> _WORK REQUEST_: From the passage on age-related eye conditions, pull out the part starting with "It is no secret" and going on through "and diabetic retinopathy.", copied word for word.

━━━ SELECTED PASSAGE ━━━

It is no secret that as we age, our bodies change. We typically expect grey hair and wrinkles. However, we rarely consider the changes that occur with our eyes, and the inevitable effects they may have on our vision.
Many common eye conditions can affect aging adults. In fact, by the age of 65, one in three individuals has some form of vision-reducing eye disease. Some of the most common age-related eye diseases among seniors include cataracts, glaucoma, age-related macular degeneration, and diabetic retinopathy.
Common Age-Related Eye Conditions
Cataracts: A cataract is a clouding of the normally clear lens of your eye. It can be caused by excess blood sugar from diabetes. Cataracts are the most common cause of vision loss for individuals over age 40. This condition is also the primary cause of blindness in the world.

━━━ DATA SECTION ━━━

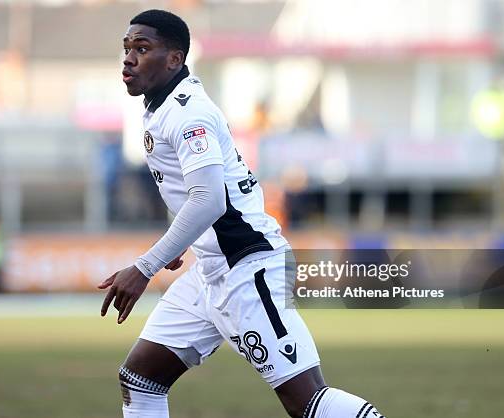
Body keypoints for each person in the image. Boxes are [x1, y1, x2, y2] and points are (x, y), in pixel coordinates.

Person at [99, 9, 386, 418]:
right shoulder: (161, 105)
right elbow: (192, 192)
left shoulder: (186, 113)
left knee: (306, 400)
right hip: (212, 269)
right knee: (140, 379)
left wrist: (146, 267)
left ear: (174, 59)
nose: (128, 58)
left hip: (247, 267)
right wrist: (182, 242)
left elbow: (210, 200)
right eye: (127, 48)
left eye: (142, 48)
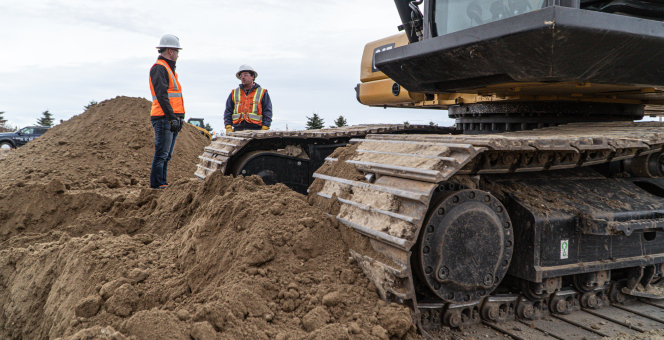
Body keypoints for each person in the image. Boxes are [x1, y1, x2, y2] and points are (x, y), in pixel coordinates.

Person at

━━━

> _WORKED SOLUTION_:
It is no secret that as we age, our bodies change. We typically expect grey hair and wrinkles. However, we rarely consider the changes that occur with our eyes, and the inevitable effects they may have on our vision.
Many common eye conditions can affect aging adults. In fact, by the age of 65, one in three individuals has some form of vision-reducing eye disease. Some of the most common age-related eye diseases among seniors include cataracts, glaucoma, age-related macular degeneration, and diabetic retinopathy.